Sounding like the soundtrack to the greatest Tim Burton movie that never was, A Little Piece Of Heaven was the point where Avenged Sevenfold finally went Full Danny Elfman, channelling the legendary composer to the max by bringing his former Oingo Boingo collaborators Steve Bartek and Marc Mann along for the ride. The result? One of metal's most, ah, unique love songs ever.
Roping in spooky piano tinklings, violas, trombones, clarinets, a choir – hell even a saxophone or two pops up – the 2007 song bounces along with equal parts mischief and melancholy, eventually exploding in a blizzard of demented horns, drum rolls, screams and strings. You may not be too surprised that this song, like so many of Avenged’s more unique moments, came predominantly from drummer Jimmy ‘The Rev’ Sullivan.
“It was a conjuring of Jimmy’s genius,” confirms guitarist Synyster Gates. “He had these parts in his mind and he was always playing piano.
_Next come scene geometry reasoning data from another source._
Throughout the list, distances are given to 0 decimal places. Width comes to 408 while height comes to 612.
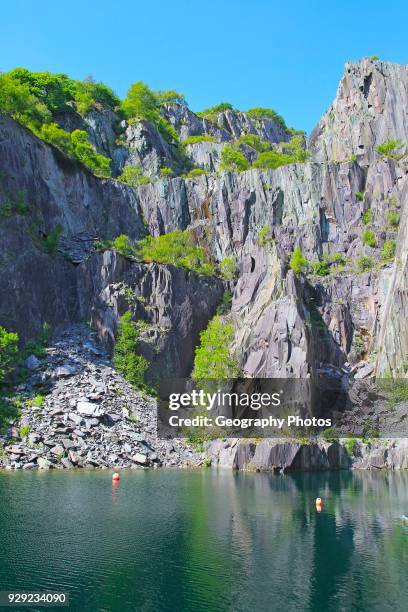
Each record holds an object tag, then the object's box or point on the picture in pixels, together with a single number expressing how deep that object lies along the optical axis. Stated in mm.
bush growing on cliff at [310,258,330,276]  95188
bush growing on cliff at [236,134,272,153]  134825
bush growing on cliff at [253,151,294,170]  114812
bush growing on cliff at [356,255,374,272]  92438
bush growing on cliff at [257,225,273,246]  99000
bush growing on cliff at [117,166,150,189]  108125
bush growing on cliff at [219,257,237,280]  95875
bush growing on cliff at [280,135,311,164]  116750
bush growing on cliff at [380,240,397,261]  91869
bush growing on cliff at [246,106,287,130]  165375
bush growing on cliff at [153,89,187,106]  152650
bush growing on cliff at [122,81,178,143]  125750
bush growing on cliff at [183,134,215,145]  131500
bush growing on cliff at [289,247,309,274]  93194
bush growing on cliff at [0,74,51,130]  89438
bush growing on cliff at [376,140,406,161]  104125
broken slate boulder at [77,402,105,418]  62503
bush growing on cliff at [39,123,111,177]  96312
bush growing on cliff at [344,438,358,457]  68625
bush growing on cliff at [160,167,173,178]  112800
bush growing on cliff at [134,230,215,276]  92312
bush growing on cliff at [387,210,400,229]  94750
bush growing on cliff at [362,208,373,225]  97812
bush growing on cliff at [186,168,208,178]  115888
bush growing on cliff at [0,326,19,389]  65500
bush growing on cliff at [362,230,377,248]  94500
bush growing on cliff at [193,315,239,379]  75988
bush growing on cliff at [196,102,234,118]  157850
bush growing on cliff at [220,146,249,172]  115812
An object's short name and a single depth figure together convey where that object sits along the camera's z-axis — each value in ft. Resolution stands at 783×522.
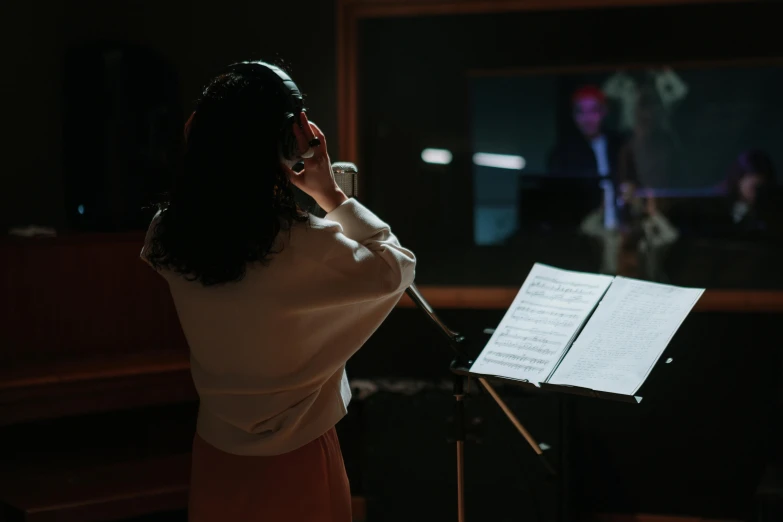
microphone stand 6.14
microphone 5.56
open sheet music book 6.10
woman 4.65
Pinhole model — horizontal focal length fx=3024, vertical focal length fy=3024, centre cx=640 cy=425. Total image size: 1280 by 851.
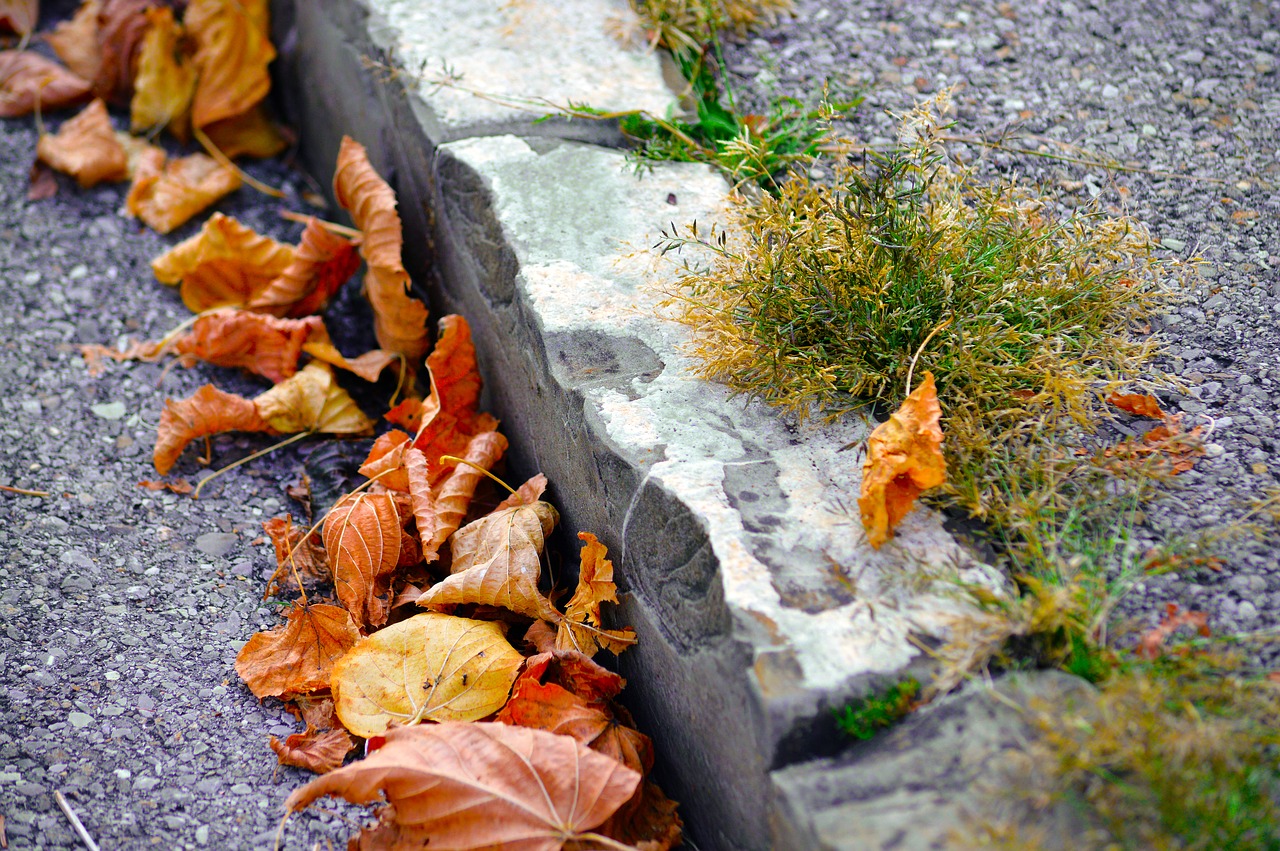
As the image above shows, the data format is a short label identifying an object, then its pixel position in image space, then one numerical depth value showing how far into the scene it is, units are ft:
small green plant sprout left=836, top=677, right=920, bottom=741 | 3.86
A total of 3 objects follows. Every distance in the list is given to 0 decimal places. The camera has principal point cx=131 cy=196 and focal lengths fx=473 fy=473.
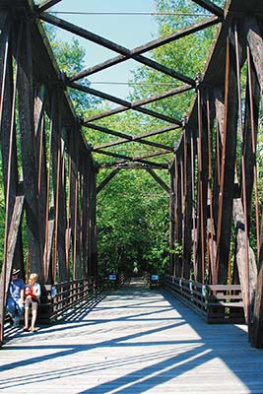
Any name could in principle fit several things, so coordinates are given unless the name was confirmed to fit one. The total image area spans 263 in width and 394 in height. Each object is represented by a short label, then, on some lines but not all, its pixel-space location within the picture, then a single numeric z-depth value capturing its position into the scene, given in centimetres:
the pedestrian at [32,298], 753
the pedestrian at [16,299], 759
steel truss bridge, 686
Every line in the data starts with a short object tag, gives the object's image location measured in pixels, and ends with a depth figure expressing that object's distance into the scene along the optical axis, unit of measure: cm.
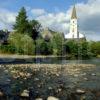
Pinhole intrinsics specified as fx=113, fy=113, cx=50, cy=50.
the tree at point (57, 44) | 3883
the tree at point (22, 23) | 4327
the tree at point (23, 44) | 3564
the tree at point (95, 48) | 4818
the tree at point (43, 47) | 3818
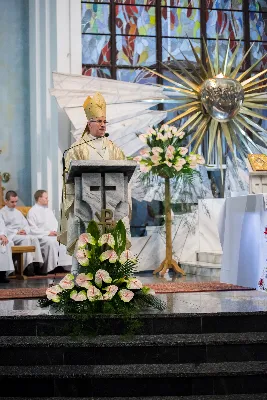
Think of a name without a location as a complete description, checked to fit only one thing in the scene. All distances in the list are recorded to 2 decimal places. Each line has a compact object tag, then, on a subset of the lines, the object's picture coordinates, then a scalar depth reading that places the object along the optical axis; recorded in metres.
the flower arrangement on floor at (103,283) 7.37
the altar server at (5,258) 13.50
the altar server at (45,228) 15.31
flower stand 13.53
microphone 8.46
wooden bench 14.25
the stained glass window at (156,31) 17.11
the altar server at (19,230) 15.09
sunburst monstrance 14.55
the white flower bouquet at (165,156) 13.24
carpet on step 9.70
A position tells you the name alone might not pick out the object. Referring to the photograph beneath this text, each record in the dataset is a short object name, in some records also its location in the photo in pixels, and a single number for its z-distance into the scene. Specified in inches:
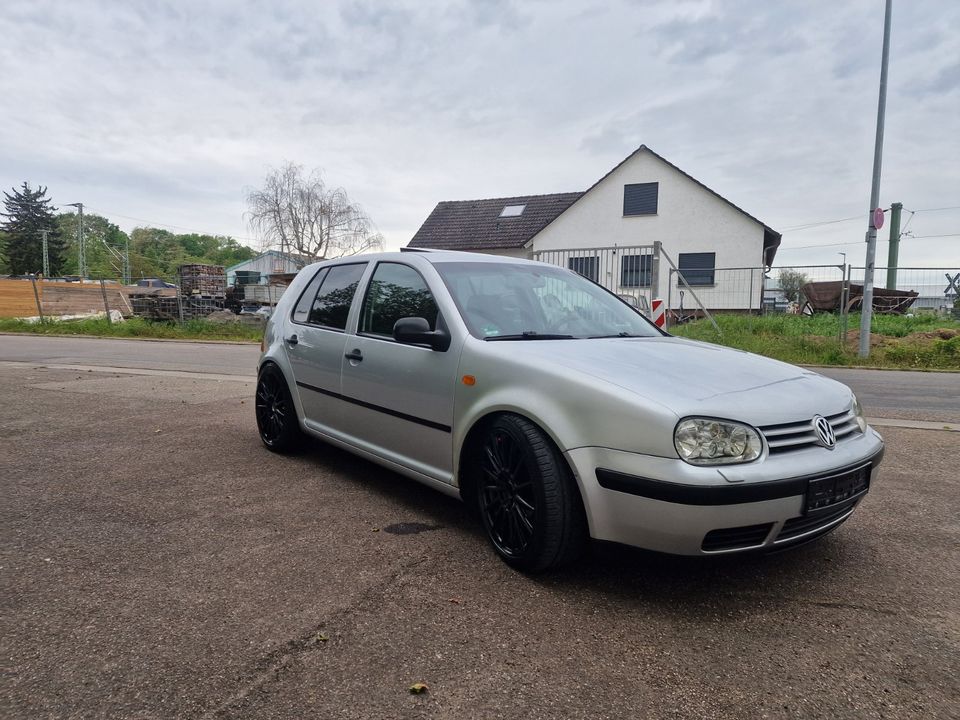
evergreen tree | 2987.2
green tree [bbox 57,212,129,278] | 3503.9
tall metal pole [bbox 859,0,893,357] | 513.7
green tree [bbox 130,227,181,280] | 3607.3
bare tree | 1637.6
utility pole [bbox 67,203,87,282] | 2187.6
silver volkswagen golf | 96.1
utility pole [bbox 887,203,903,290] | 1448.1
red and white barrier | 427.5
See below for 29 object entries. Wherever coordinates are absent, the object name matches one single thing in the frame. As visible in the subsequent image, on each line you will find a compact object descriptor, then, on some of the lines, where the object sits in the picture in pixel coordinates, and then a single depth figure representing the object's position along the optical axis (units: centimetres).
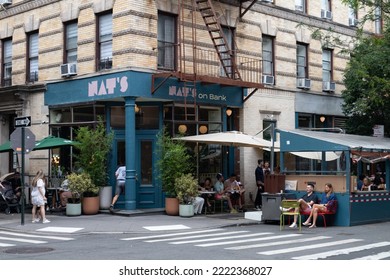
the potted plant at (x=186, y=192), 1936
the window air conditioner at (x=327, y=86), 2722
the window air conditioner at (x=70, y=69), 2170
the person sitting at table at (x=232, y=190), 2141
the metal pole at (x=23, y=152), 1742
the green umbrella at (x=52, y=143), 2058
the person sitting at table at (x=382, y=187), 2070
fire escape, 2033
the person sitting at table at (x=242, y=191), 2190
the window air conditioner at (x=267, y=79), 2445
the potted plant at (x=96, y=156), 2000
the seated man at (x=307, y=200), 1761
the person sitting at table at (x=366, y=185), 2031
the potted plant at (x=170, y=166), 1955
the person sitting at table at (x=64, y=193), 2059
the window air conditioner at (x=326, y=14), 2741
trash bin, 1828
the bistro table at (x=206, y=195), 2066
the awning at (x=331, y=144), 1817
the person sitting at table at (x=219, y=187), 2114
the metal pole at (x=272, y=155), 1905
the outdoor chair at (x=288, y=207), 1672
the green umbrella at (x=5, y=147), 2252
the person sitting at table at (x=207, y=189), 2103
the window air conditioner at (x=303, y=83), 2602
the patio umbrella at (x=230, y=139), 2006
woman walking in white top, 1820
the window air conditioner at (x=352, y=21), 2888
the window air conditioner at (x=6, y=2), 2516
Whenever there was a fucking piano, he’d always be playing it and it would always be original stuff. He’d draw a fucking crowd of all of our friends and we couldn’t wait to hear it, the new shit. Then he wanted to finish it because it started picking up momentum and he really got a kick out of the chorus. Jimmy wasn’t the guy who needed a pat on the back, but he was really proud of that chorus. It was a little bit of a joke, too; when he’d sing it, kind of like Scooby-Doo. He thought it was such a cheesy kind of jingle, so catchy and so syrupy. He just thought it was so funny to juxtapose that with the lyrics. We all loved it.”
Ah, yes, the lyrics. If A Little Piece Of Heaven sounds like a forgotten The Nightmare Before Christmas sequel, it reads like something from a full-blown torture porn horror flick, telling the story of a man who murders his significant other, preserving her body for his nefarious needs. Except she then comes back from the dead and kills him. Then he comes back from the dead and the two join in unholy matrimony to go on a big, romantic killing spree. Look, this shit ain’t Coldplay, alright? ‘Must have stabbed her 50 fucking times, I can’t believe it. Ripped her heart out right before her eyes. Eyes over easy, eat it eat it eat it!’ screams The Rev in the pre-chorus, the band clearly having an absolute blast curating the kind of comically violent narrative that would cause certain sections of Twitter to have a meltdown if it was released today.
Amazingly, despite being one of the standout songs on their self-titled album, the track nearly didn’t even make the cut at all, M Shadows having to really push the rest of the band to bring one of their most elaborate undertakings to life.
“We wanted to put it on a Halloween EP, so we started working on it,” explains Syn. “But we had so many songs and we were self-producing the record… to be honest, Jimmy and I didn’t want to work on it because the arrangements were such a monumental undertaking. We sort of gave up on it, and credit to Matt, he kept pushing and pushing and pushing. He wanted it for Halloween. I didn’t really want to do a Halloween EP, to be honest. I just wanted to finish that fucking album, and Jimmy was on the same page.”
Finally, with the rest of the band convinced by Shadows that it was a task worth pushing ahead with, things started to fall into place in the studio, and the band realised that they had struck gold.
“The song started taking life,” remembers Syn. “The minute we started recording it, everybody knew we had something special. When the stars align like that and you have Steve Bartek and Marc Mann — the Oingo Boingo guys – then you know you’re doing something fucking crazy and big.”
As soon as those around the band heard the completed song for the first time, they knew this couldn’t just be an EP track – it needed to be a cornerstone of the next album.
“I remember the label hearing it and they said, ‘This is not a Halloween EP song. This has to be on the record,’” says Syn. “We were a little intimidated to put something like that on the record, but our whole motto and ethos at the time was fucking fearlessness. The [self-titled] album is a fucking compendium of ridiculousness! Ha ha ha! There are auto-tuned vocals and country songs and shit like that, so we would have been betraying ourselves and acting like the biggest hypocrites of all if we didn’t do it.”
More than a decade on, Syn looks back at A Little Piece Of Heaven as one of the benchmarks against which Avenged Sevenfold will always be measured, and he’s perfectly happy for that to be the case.
“I’m so thankful that we did it because to me, I feel like we have a song that stands the test of time and is one of the greatest songs ever written, like a Bohemian Rhapsody or a Stairway To Heaven. Even though I didn’t write it, I’m probably even more proud that I got to witness that from a fan’s perspective and it was my best friend that created it.”